Iraq war is a state issue
John Nichols of the Capital Times writes that the war in Iraq is an issue in the governor's race, or certainly should be. I couldn't agree more, especially, as I've been pointing out, Congressman Mark Green has marched in step with Bush, Cheney and Rumsfeld every step of the way, but has been hiding it lately. I, too, would like to hear more from Jim Doyle about it. Nichols says:
During a Wisconsin Public Radio discussion last week about the impact of the war in Iraq on this year's elections, I was asked by a caller about the governor's race. The caller was almost apologetic, wondering if perhaps the inquiry was appropriate for a discussion of foreign policy.
In fact, it was entirely appropriate, and I was pleased to address the line of "reasoning" that says candidates for state constitutional offices ought not discuss the costly mess in Iraq because debates about military affairs are reserved solely for federal campaigns.
Let's be clear: The war is a state issue.
The occupation of Iraq, which has taken the lives of dozens of Wisconsinites, which has severely injured hundreds of this state's sons and daughters and which has dispatched Wisconsin National Guard units to the Middle East for excessive stretches of time, is costing Wisconsin a fortune.
While the worst costs of the war are human, the economic impact should never be neglected.
According to the National Priorities Project, the cost of the Iraq war will reach $318 billion by the end of this summer.

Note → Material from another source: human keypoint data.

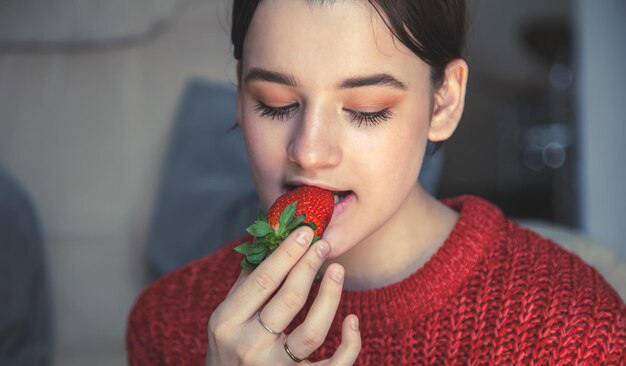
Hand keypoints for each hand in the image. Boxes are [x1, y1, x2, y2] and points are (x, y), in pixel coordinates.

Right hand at [206, 226, 360, 364]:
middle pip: (290, 299)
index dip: (287, 254)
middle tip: (323, 245)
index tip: (305, 232)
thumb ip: (246, 283)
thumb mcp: (226, 318)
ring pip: (313, 331)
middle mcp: (249, 346)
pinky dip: (349, 345)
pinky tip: (352, 320)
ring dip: (330, 296)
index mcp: (227, 322)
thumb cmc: (228, 351)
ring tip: (337, 270)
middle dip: (310, 266)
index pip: (264, 280)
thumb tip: (267, 240)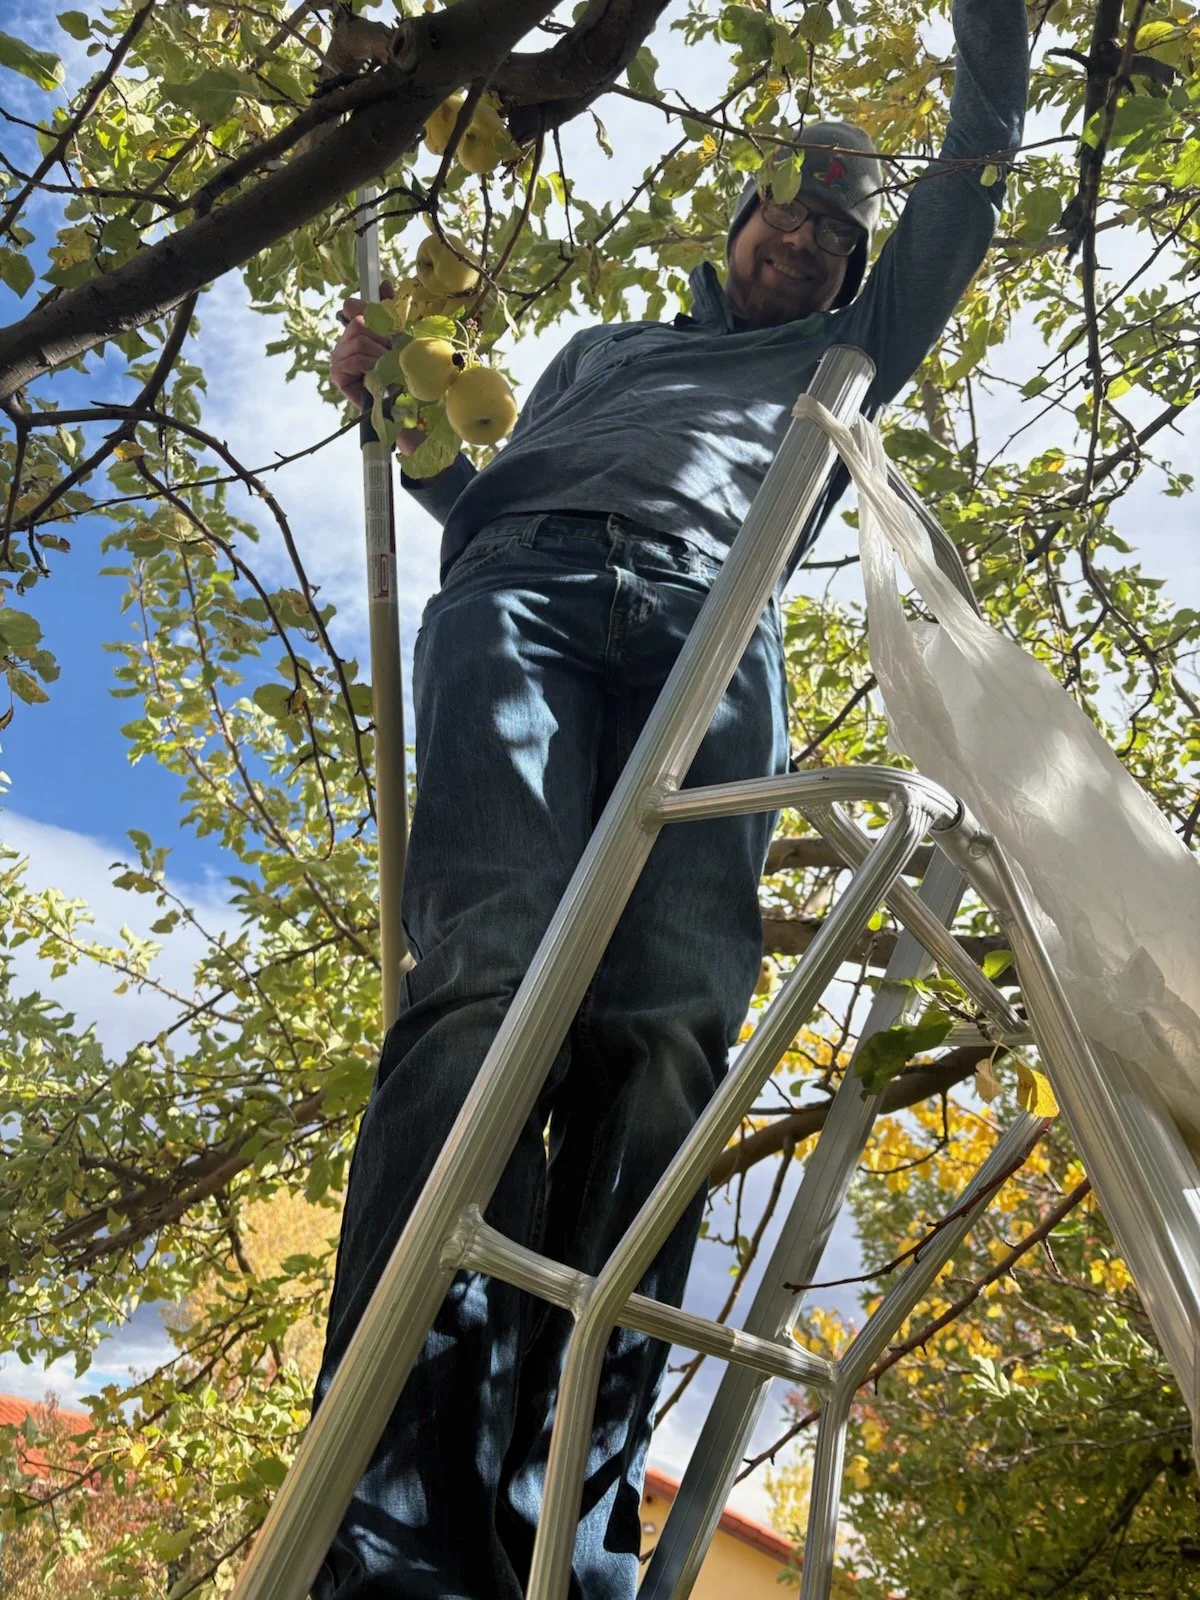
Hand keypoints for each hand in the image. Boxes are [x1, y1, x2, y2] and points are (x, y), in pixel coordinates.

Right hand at [330, 279, 394, 407]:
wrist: (398, 403)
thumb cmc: (397, 371)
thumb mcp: (397, 337)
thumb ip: (390, 311)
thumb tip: (384, 282)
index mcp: (355, 330)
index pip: (353, 306)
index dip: (370, 310)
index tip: (387, 324)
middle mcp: (344, 341)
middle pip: (359, 322)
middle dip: (380, 338)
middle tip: (391, 354)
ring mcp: (338, 357)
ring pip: (359, 340)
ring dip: (379, 354)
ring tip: (387, 367)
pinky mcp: (337, 373)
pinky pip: (355, 358)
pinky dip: (371, 365)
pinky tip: (377, 375)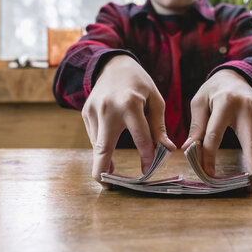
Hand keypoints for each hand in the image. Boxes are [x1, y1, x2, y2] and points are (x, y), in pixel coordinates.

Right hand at [82, 55, 175, 186]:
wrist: (113, 65)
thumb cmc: (139, 83)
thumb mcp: (155, 100)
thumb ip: (159, 126)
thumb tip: (166, 149)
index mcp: (130, 104)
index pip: (140, 139)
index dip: (147, 158)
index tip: (149, 171)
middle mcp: (108, 109)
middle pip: (103, 149)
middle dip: (103, 171)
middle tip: (108, 186)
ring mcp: (93, 111)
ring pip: (98, 145)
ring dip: (106, 158)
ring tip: (112, 168)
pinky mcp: (85, 113)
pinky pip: (94, 136)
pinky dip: (103, 144)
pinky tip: (109, 140)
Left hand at [181, 69, 251, 191]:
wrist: (235, 75)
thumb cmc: (213, 90)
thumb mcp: (199, 103)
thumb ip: (197, 126)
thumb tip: (188, 149)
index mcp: (226, 102)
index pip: (215, 135)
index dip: (209, 156)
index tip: (206, 173)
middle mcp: (247, 107)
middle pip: (251, 142)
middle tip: (250, 184)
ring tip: (247, 181)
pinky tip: (249, 165)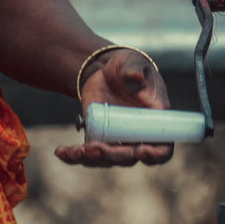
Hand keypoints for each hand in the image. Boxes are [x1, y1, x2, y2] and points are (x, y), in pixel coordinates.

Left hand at [55, 48, 174, 166]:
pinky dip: (73, 156)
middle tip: (96, 148)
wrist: (105, 70)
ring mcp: (116, 140)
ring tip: (77, 151)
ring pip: (107, 160)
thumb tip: (135, 77)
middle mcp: (138, 137)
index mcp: (155, 122)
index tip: (142, 150)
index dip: (155, 155)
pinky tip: (60, 152)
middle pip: (130, 158)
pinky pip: (86, 154)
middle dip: (113, 156)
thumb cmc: (128, 66)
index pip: (163, 148)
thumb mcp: (132, 63)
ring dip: (92, 159)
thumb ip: (134, 70)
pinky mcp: (97, 138)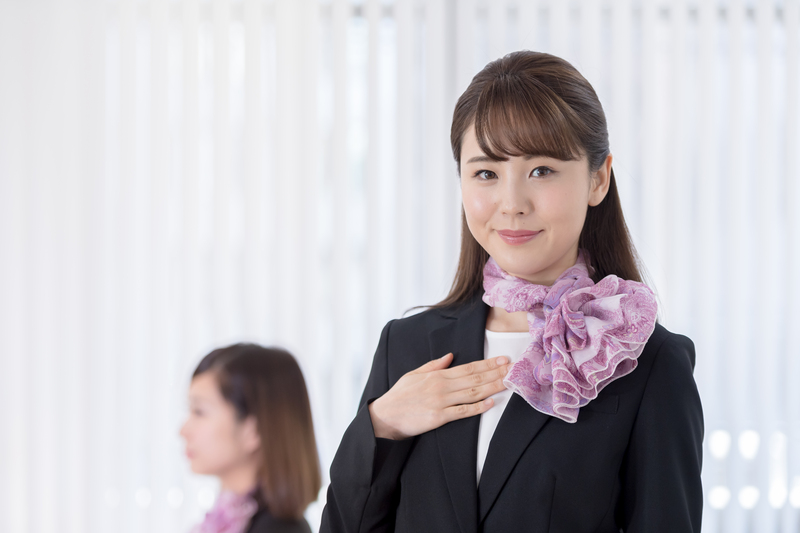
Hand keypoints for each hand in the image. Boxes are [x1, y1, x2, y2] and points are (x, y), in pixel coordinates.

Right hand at [368, 353, 510, 439]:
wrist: (385, 416)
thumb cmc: (399, 395)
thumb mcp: (414, 374)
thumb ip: (434, 365)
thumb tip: (450, 356)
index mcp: (437, 375)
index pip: (468, 367)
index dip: (487, 363)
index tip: (503, 359)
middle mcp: (441, 386)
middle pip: (474, 379)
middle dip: (496, 373)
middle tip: (513, 368)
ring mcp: (441, 402)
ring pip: (472, 393)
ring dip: (492, 387)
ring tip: (508, 382)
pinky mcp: (438, 417)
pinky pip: (462, 411)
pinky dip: (478, 407)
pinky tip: (491, 403)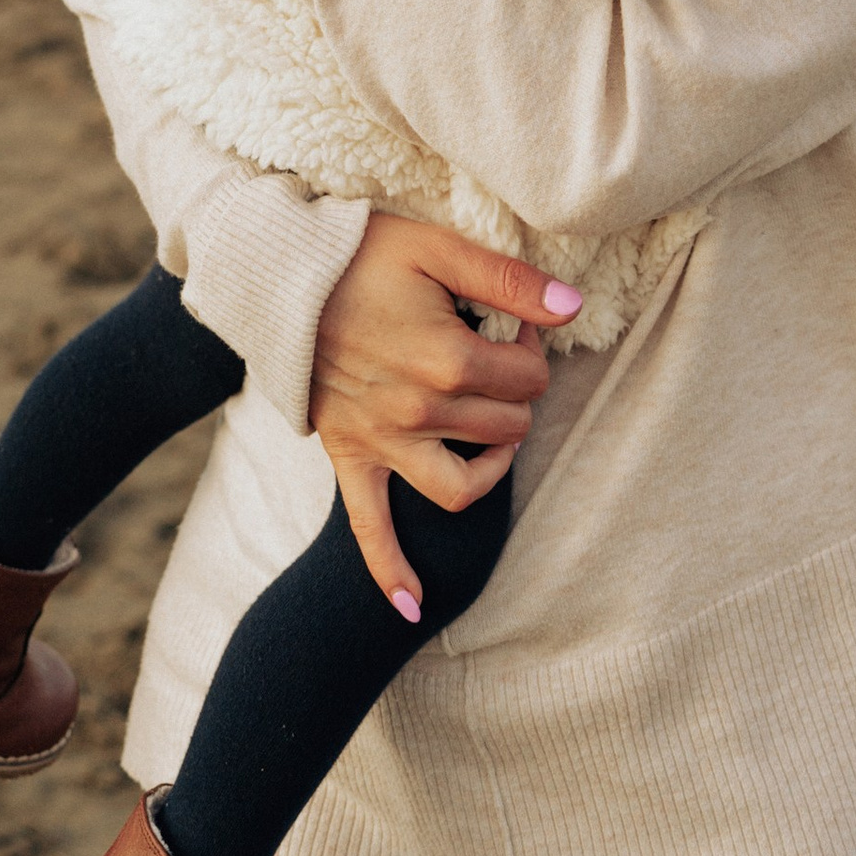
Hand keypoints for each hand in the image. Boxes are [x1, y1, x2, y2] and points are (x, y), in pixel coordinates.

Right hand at [310, 212, 582, 610]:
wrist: (281, 275)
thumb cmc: (363, 254)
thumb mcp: (441, 249)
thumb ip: (511, 282)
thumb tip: (573, 306)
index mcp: (447, 361)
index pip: (527, 376)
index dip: (533, 348)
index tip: (516, 324)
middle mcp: (418, 412)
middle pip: (505, 425)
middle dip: (518, 392)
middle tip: (504, 356)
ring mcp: (382, 442)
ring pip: (460, 486)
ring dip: (490, 468)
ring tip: (494, 435)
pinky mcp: (349, 458)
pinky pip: (370, 529)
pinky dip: (390, 572)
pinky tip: (413, 607)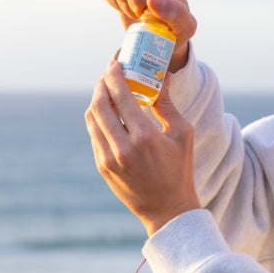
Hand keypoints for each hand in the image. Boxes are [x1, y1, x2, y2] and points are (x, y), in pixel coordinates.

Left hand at [85, 60, 200, 235]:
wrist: (168, 209)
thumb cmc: (180, 170)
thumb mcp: (182, 135)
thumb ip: (168, 104)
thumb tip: (163, 77)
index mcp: (144, 136)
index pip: (120, 95)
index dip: (114, 74)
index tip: (115, 63)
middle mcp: (122, 147)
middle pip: (99, 104)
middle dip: (101, 84)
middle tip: (109, 75)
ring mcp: (108, 158)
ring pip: (92, 119)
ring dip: (97, 101)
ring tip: (107, 92)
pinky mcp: (102, 167)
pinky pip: (94, 135)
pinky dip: (99, 120)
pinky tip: (109, 115)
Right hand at [96, 0, 196, 72]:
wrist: (163, 25)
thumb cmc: (176, 27)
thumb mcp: (183, 28)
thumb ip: (175, 15)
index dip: (138, 11)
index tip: (153, 16)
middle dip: (128, 9)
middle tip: (144, 14)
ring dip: (119, 4)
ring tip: (137, 7)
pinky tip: (126, 0)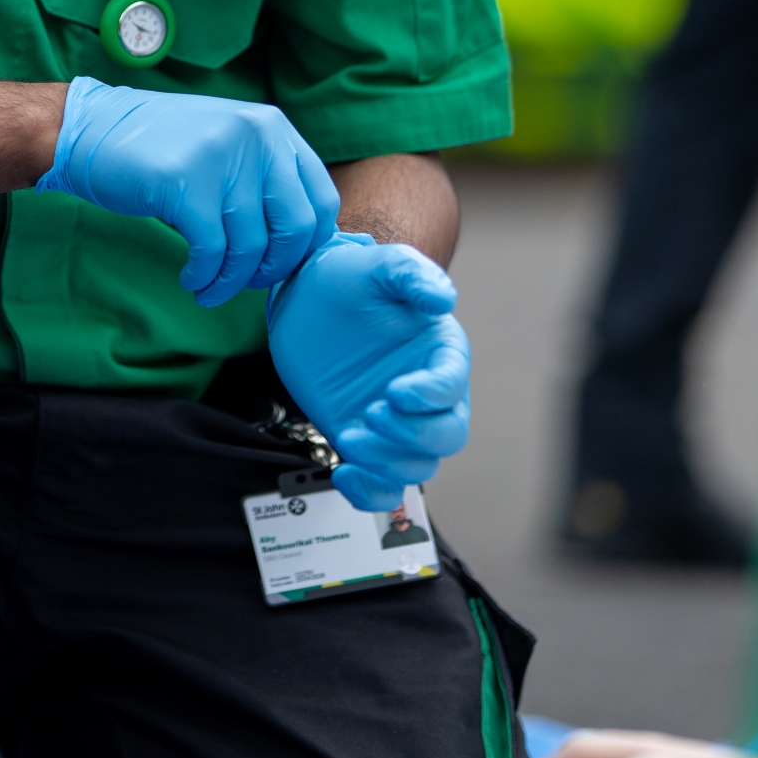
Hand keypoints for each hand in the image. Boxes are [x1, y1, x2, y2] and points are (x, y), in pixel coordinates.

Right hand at [37, 79, 341, 306]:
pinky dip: (204, 276)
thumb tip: (302, 244)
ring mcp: (221, 157)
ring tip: (211, 289)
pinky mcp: (184, 183)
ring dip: (232, 282)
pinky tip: (191, 279)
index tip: (279, 264)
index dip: (306, 246)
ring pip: (251, 247)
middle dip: (274, 269)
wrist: (90, 128)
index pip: (322, 200)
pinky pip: (212, 251)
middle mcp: (256, 136)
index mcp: (274, 128)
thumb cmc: (160, 146)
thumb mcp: (228, 144)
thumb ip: (265, 177)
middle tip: (246, 283)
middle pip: (296, 228)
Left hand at [266, 232, 470, 509]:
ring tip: (349, 437)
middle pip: (446, 436)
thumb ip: (411, 275)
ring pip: (415, 465)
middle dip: (413, 436)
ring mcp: (396, 421)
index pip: (451, 387)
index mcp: (440, 354)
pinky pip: (381, 484)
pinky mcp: (365, 438)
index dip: (430, 396)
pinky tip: (344, 474)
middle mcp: (426, 394)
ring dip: (386, 462)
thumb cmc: (351, 277)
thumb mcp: (380, 266)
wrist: (306, 296)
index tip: (395, 391)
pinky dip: (368, 492)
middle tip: (372, 414)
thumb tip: (443, 298)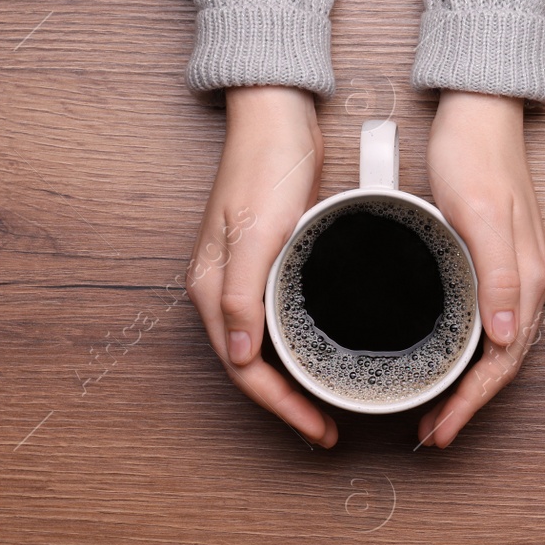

That breaks down to $2,844 for every American household or $1,075 for every American.
The total cost to Wisconsinites for maintaining George Bush's war will surpass $5 billion next month.
In fact, by the end of September when the gubernatorial campaign will hit its stride Wisconsinites will have paid $5,079,600,000 toward a Bush administration project that is rapidly degenerating into civil war and that has no end in sight.
What could Wisconsin spend more than $5 billion on?
Health care, education, housing, aid to cities and farms, cutting property taxes the list is endless.
Unfortunately, aside from Green Party gubernatorial candidate Nelson Eisman, the contenders for the state's top job are not talking much about the war, or its incredible cost to Wisconsin. Republican Mark Green is a cheerleader for any and every foreign policy blunder the Bush White House makes he even voted to allow the establishment of permanent bases in Iraq. And Gov. Jim Doyle, the Democrat who in the Vietnam era was an anti-war firebrand, has been troublingly vague about this conflict.
It's a far cry from the early 1930s, when a young Republican governor made the case for dramatically increasing state aid to those left unemployed by the Great Depression with impassioned speeches that recalled how the country had barely a decade earlier found billions of dollars to spend on World War I. Phil La Follette told legislators that, if the resources could be found to drag the United States into that senseless European struggle and to enrich the munitions merchants who emptied the federal treasury in the name of "patriotism" then surely it should be possible to pull together the money needed to create a jobs program for Wisconsin.
The genius of Phil La Follette, as Jonathan Kasparek notes in his fine new biography of the man, was that the progressive Republican governor had what Kasparek refers to as a "profound grasp of the meaning of America."
La Follette recognized that the struggle to right the course of Wisconsin could not be unlinked from the struggle to right the course of America.
Surely, that remains as much the case today as it was in the 1930s. And those who seek the governorship this year particularly the incumbent would do well to acknowledge this fact.
1 Comments:
In order for Jim Doyle to say anything about it Bill, he would have to come out from hiding under his bed.